» Data extract:
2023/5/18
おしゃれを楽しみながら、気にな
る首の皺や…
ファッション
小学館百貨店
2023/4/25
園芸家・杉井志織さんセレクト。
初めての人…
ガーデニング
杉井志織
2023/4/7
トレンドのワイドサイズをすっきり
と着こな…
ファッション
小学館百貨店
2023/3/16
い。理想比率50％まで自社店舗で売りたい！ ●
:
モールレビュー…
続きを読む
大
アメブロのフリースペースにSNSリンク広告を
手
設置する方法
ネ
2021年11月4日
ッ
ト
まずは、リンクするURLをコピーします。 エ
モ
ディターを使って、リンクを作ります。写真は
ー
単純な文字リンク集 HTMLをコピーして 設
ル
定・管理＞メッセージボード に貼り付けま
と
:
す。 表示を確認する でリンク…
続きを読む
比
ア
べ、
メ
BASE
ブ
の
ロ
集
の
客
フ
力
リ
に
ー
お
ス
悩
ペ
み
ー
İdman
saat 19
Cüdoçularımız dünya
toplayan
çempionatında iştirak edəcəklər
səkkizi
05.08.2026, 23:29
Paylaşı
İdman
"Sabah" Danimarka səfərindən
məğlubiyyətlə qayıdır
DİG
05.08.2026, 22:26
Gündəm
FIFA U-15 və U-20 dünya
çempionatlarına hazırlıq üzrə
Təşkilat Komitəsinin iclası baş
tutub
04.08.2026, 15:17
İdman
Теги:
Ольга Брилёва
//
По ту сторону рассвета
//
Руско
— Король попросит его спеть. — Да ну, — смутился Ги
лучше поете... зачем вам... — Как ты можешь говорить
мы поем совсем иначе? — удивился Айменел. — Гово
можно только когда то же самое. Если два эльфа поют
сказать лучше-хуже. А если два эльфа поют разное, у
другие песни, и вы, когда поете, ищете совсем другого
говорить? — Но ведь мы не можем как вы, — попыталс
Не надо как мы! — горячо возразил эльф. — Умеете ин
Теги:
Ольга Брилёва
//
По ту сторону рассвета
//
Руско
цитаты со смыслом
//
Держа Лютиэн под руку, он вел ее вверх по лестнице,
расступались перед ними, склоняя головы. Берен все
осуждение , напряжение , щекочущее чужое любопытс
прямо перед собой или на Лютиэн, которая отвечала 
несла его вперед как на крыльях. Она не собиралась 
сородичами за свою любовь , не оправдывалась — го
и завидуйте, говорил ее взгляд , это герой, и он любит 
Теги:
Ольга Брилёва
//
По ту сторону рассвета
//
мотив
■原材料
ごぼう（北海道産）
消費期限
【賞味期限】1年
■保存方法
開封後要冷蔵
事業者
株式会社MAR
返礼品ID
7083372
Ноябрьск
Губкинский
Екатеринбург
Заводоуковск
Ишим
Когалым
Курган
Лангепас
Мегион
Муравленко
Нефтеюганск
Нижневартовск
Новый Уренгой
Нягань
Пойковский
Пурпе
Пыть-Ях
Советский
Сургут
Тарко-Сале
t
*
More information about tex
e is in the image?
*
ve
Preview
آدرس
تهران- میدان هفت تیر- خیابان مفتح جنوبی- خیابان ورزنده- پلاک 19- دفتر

» Task item: Read the listing line by line, and copy each line in which the word "когда" is found.

» Result for this task:
можно только когда то же самое. Если два эльфа поют
другие песни, и вы, когда поете, ищете совсем другого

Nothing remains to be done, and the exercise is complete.